HONORARY MENTION
gameLab's Games
Ranjit Bhatnagar, Game Lab
, Frank Lantz
, Peter Lee
, Eric Zimmerman
At gameLab, we make games. Digital games are among the most robust vectors of pop culture today. Online communities with tens of thousands of simultaneous players, non-standard computer hardware interfaces, realtime graphics rendering, interactive narratives, artificial life, artificial intelligence, complex systems—are nowhere being explored as energetically as in games. On the other hand, digital games are culturally retarded.
Our mission at gameLab is to explore and expand this undiscovered medium and invent new forms of culture. This mission requires two complementary critical practices: understanding how games work as designed objects and also understanding how they operate within culture at large.
A game is a stylized context where players follow rules in order to experience the game. To play a game of chess, for example, is to limit your behaviors to follow the rules of chess. While rules are an essential component to games, rules by themselves are not fun. They are fixed, rigid, closed, and unambiguous. A paradoxical quality of games is that by following rules, play results. And play is the opposite of rules. Play is improvisational, creative, uncertain, and pleasurable. Like the “free play” of a gear or an automobile steering wheel, play is only possible because of fixed structures. In the example of an automobile, these fixed structures are the wheels, axle, drive shaft, steering wheel, and other utilitarian mechanisms. But at the same time, the “play” of the steering wheel is exactly the place where those structures fail to operate properly. Play exists because of fixed structures of rules, but at the same time play exists despite those structures, emerging in and among the gaps and interstices.
Our challenge at gameLab is to integrate these ideas about rules, play, and games into our work. We rely on a collaborative, interdisciplinary work process focused on iterative design, which means our design decisions are based on our play experience of the game as it is being developed.
At the same time, it is crucial that we understand how our game development is a cultural practice—a pop cultural practice, but a cultural practice just the same. We think of our games as interventions in the culture of digital gaming. They intervene by finding new audiences for games, appropriating visual and audio aesthetics from outside the gaming world, constructing narrative and cultural content that isn’t normally found in the gaming world, and (especially) by inventing new forms of gameplay.

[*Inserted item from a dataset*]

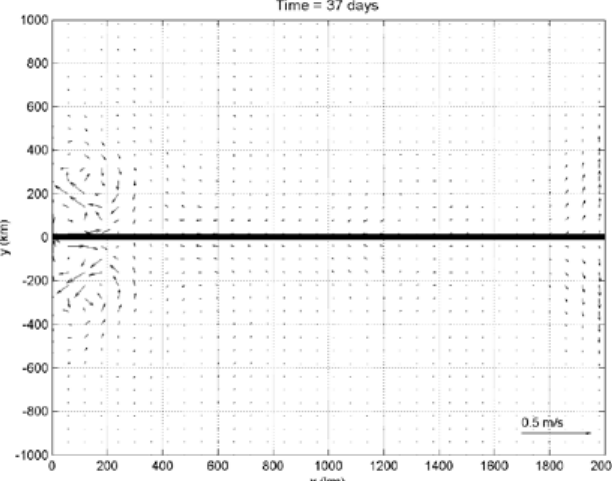
Fig. 2 : Currents plot on the 37th day of simulation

It’s a struggle for us to experiment in a commercial medium like games. At present, the game industry resembles the Hollywood film industry: all center and no margins, without any kind of contexts for the production and reception of independent cinema. By integrating a critical understand of our form with a cultural understanding of our field, our goal is to become the “independent filmmakers” of gaming and change the medium for the better.
Will digital gaming become a more robust cultural form like film or music? Or will it never outgrow its roots in young male adolescent power fantasies. We don’t know for sure. But it’s why we’re making games.